Would you please print the data a second time, exactly as it stands?

:: Provided data

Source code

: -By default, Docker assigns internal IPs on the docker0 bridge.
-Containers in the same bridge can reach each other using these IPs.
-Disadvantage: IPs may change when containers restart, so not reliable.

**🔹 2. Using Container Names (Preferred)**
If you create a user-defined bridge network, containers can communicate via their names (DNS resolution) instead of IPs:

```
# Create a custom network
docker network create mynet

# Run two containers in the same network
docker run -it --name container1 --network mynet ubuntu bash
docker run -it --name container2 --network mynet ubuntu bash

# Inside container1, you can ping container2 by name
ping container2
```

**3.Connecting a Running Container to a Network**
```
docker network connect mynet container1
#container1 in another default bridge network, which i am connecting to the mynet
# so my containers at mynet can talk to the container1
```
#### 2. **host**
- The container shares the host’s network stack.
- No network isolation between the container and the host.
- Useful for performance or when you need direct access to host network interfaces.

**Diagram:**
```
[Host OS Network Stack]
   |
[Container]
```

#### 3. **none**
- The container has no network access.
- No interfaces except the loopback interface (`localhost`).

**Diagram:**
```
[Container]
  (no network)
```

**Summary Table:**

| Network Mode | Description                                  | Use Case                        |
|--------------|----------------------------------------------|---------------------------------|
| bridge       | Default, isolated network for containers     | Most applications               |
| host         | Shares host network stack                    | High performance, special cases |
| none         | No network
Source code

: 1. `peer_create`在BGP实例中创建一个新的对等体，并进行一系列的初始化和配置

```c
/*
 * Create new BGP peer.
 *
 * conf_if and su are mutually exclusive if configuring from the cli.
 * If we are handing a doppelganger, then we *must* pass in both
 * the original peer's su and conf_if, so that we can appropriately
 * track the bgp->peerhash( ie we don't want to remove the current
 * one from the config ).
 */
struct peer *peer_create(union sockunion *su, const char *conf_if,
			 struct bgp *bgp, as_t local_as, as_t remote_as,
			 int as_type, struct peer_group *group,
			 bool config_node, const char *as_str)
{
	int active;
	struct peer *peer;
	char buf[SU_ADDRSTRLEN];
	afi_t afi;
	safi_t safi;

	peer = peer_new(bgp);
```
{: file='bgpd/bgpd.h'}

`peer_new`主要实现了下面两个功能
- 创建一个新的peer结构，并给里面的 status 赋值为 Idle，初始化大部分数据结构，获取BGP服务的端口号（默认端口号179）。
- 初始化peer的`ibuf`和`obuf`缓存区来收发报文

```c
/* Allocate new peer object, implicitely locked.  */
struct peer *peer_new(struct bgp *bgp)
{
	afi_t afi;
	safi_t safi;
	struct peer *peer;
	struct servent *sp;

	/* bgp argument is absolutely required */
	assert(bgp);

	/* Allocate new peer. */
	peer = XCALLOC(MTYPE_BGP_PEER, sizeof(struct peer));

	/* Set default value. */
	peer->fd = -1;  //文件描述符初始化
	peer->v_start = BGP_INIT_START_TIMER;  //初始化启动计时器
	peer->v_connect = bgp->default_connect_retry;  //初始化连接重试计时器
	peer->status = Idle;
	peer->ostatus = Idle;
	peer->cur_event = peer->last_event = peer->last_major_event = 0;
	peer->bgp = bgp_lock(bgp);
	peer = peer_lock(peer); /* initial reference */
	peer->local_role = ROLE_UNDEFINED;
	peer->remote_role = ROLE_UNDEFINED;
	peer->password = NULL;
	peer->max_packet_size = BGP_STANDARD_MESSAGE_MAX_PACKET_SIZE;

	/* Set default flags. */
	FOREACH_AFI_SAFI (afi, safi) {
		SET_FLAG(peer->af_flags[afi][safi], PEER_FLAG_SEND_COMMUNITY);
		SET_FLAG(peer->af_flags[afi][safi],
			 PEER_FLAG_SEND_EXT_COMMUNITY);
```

::::

* _Output of the task_:
Source code

: -By default, Docker assigns internal IPs on the docker0 bridge.
-Containers in the same bridge can reach each other using these IPs.
-Disadvantage: IPs may change when containers restart, so not reliable.

**🔹 2. Using Container Names (Preferred)**
If you create a user-defined bridge network, containers can communicate via their names (DNS resolution) instead of IPs:

```
# Create a custom network
docker network create mynet

# Run two containers in the same network
docker run -it --name container1 --network mynet ubuntu bash
docker run -it --name container2 --network mynet ubuntu bash

# Inside container1, you can ping container2 by name
ping container2
```

**3.Connecting a Running Container to a Network**
```
docker network connect mynet container1
#container1 in another default bridge network, which i am connecting to the mynet
# so my containers at mynet can talk to the container1
```
#### 2. **host**
- The container shares the host’s network stack.
- No network isolation between the container and the host.
- Useful for performance or when you need direct access to host network interfaces.

**Diagram:**
```
[Host OS Network Stack]
   |
[Container]
```

#### 3. **none**
- The container has no network access.
- No interfaces except the loopback interface (`localhost`).

**Diagram:**
```
[Container]
  (no network)
```

**Summary Table:**

| Network Mode | Description                                  | Use Case                        |
|--------------|----------------------------------------------|---------------------------------|
| bridge       | Default, isolated network for containers     | Most applications               |
| host         | Shares host network stack                    | High performance, special cases |
| none         | No network
Source code

: 1. `peer_create`在BGP实例中创建一个新的对等体，并进行一系列的初始化和配置

```c
/*
 * Create new BGP peer.
 *
 * conf_if and su are mutually exclusive if configuring from the cli.
 * If we are handing a doppelganger, then we *must* pass in both
 * the original peer's su and conf_if, so that we can appropriately
 * track the bgp->peerhash( ie we don't want to remove the current
 * one from the config ).
 */
struct peer *peer_create(union sockunion *su, const char *conf_if,
			 struct bgp *bgp, as_t local_as, as_t remote_as,
			 int as_type, struct peer_group *group,
			 bool config_node, const char *as_str)
{
	int active;
	struct peer *peer;
	char buf[SU_ADDRSTRLEN];
	afi_t afi;
	safi_t safi;

	peer = peer_new(bgp);
```
{: file='bgpd/bgpd.h'}

`peer_new`主要实现了下面两个功能
- 创建一个新的peer结构，并给里面的 status 赋值为 Idle，初始化大部分数据结构，获取BGP服务的端口号（默认端口号179）。
- 初始化peer的`ibuf`和`obuf`缓存区来收发报文

```c
/* Allocate new peer object, implicitely locked.  */
struct peer *peer_new(struct bgp *bgp)
{
	afi_t afi;
	safi_t safi;
	struct peer *peer;
	struct servent *sp;

	/* bgp argument is absolutely required */
	assert(bgp);

	/* Allocate new peer. */
	peer = XCALLOC(MTYPE_BGP_PEER, sizeof(struct peer));

	/* Set default value. */
	peer->fd = -1;  //文件描述符初始化
	peer->v_start = BGP_INIT_START_TIMER;  //初始化启动计时器
	peer->v_connect = bgp->default_connect_retry;  //初始化连接重试计时器
	peer->status = Idle;
	peer->ostatus = Idle;
	peer->cur_event = peer->last_event = peer->last_major_event = 0;
	peer->bgp = bgp_lock(bgp);
	peer = peer_lock(peer); /* initial reference */
	peer->local_role = ROLE_UNDEFINED;
	peer->remote_role = ROLE_UNDEFINED;
	peer->password = NULL;
	peer->max_packet_size = BGP_STANDARD_MESSAGE_MAX_PACKET_SIZE;

	/* Set default flags. */
	FOREACH_AFI_SAFI (afi, safi) {
		SET_FLAG(peer->af_flags[afi][safi], PEER_FLAG_SEND_COMMUNITY);
		SET_FLAG(peer->af_flags[afi][safi],
			 PEER_FLAG_SEND_EXT_COMMUNITY);
```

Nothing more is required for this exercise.